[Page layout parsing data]
· · ·

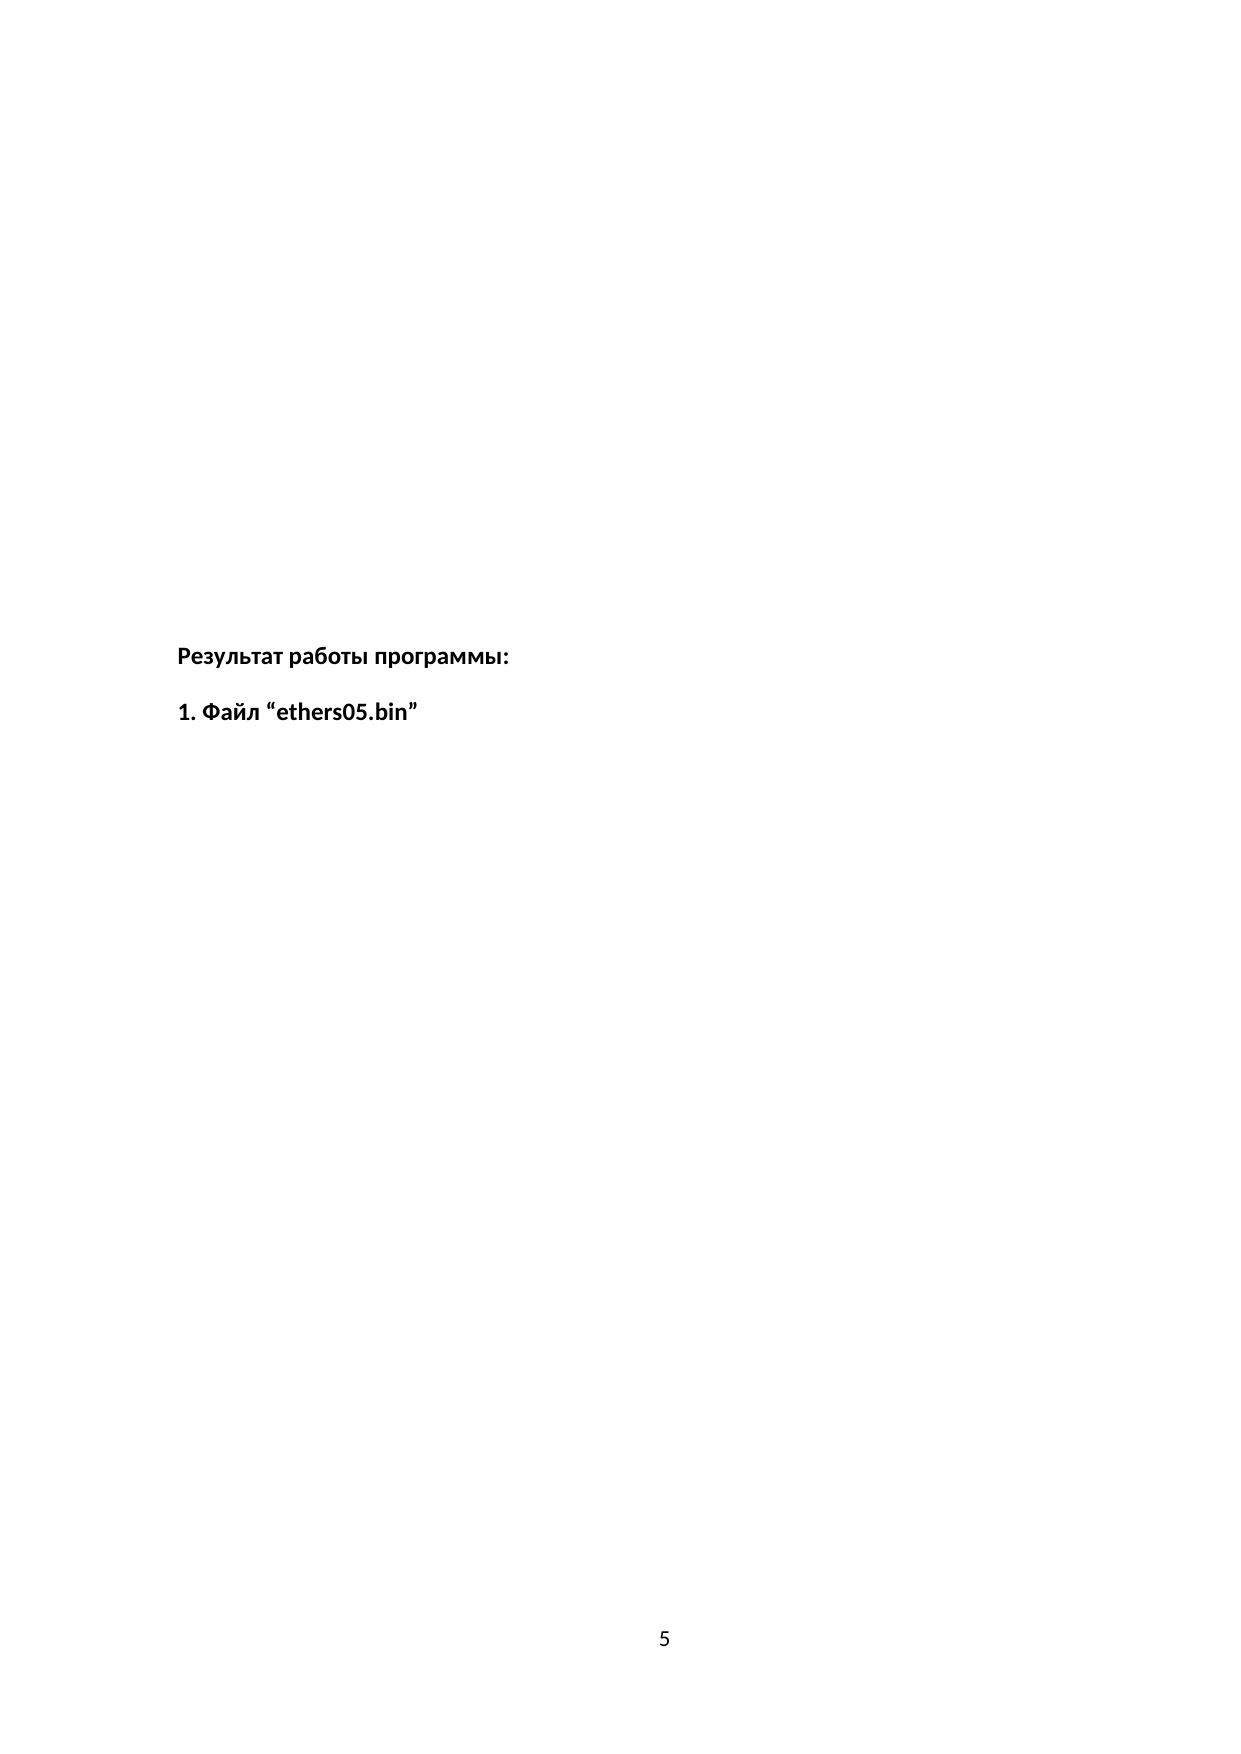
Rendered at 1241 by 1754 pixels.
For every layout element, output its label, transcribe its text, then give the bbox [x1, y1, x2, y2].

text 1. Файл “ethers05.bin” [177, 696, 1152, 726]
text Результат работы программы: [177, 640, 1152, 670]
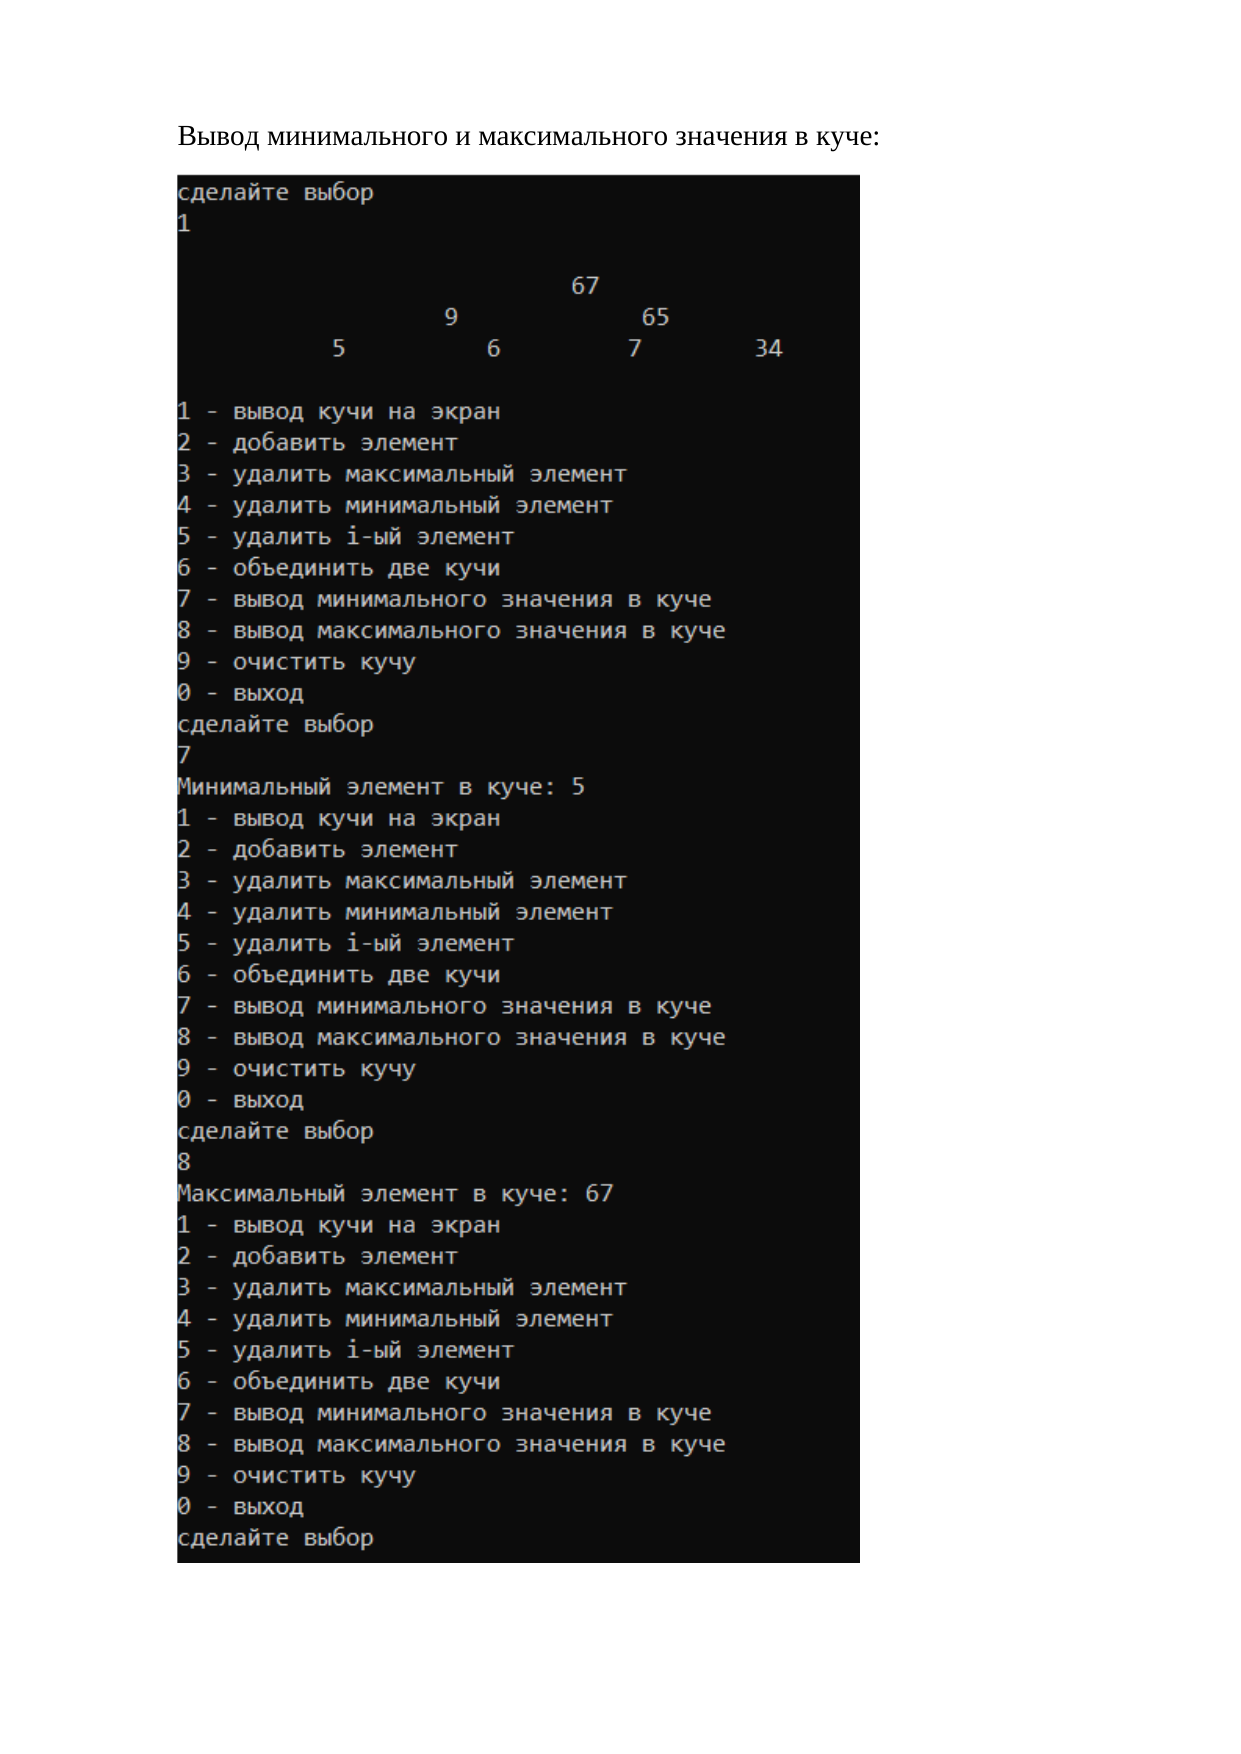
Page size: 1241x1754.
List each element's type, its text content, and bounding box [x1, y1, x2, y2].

· · ·

** TASK TO COMPLETE **
Give the entries again exactly, but skip every image.

** SOLVED PROBLEM **
Rendered at 1241 by 1754 pixels.
For every layout element, output its label, transcribe its text, then give the bbox [x1, y1, x2, y2].

text 1. Файл “ethers05.bin” [177, 696, 1152, 726]
text Результат работы программы: [177, 640, 1152, 670]
Page size: 1241x1754.
List each element's type, its text content, and bounding box [x1, y1, x2, y2].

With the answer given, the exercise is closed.